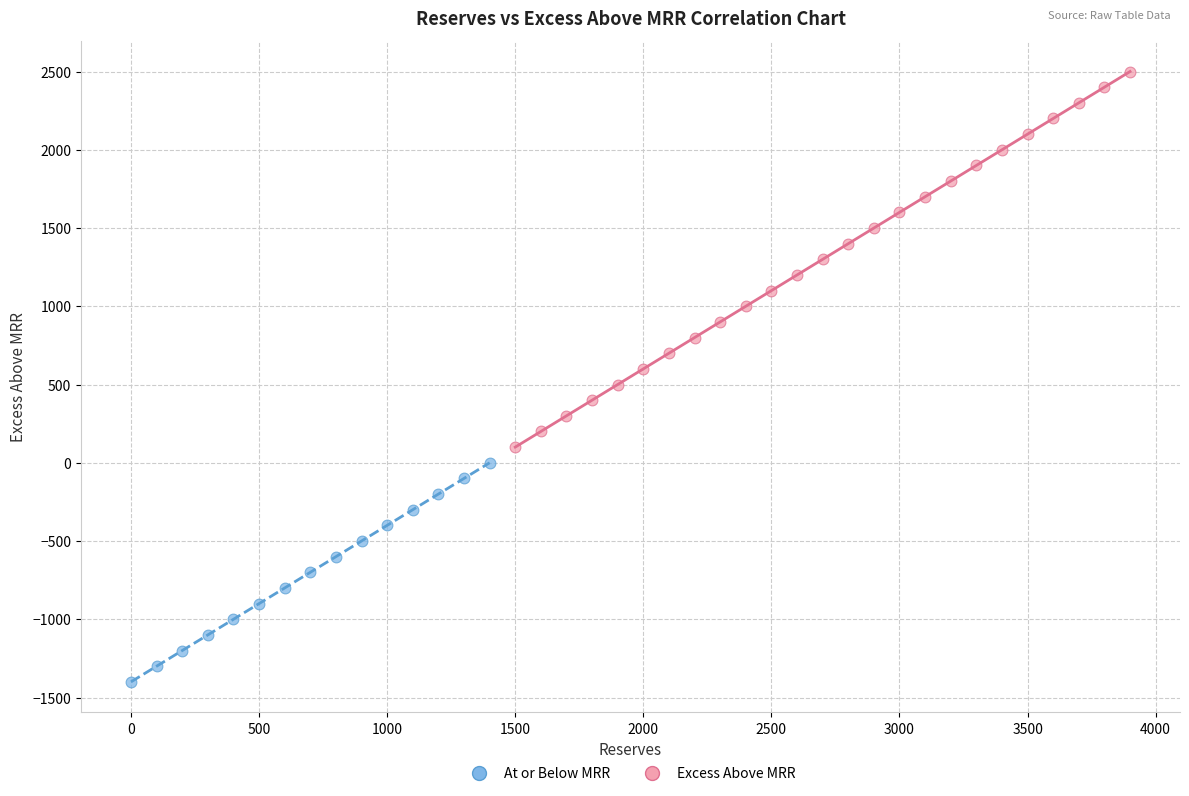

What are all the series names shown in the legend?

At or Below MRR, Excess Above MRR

...

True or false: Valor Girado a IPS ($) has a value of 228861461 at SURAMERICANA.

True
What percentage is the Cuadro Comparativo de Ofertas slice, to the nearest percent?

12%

#### Instructions to follow
Switch "legend" to "key" in the entries from the line with "What are all" up to and including the line with "At or Below MRR, Excess Above MRR". Return only those lines, with everything else left unchanged.

#### Response to this exercise
What are all the series names shown in the key?

At or Below MRR, Excess Above MRR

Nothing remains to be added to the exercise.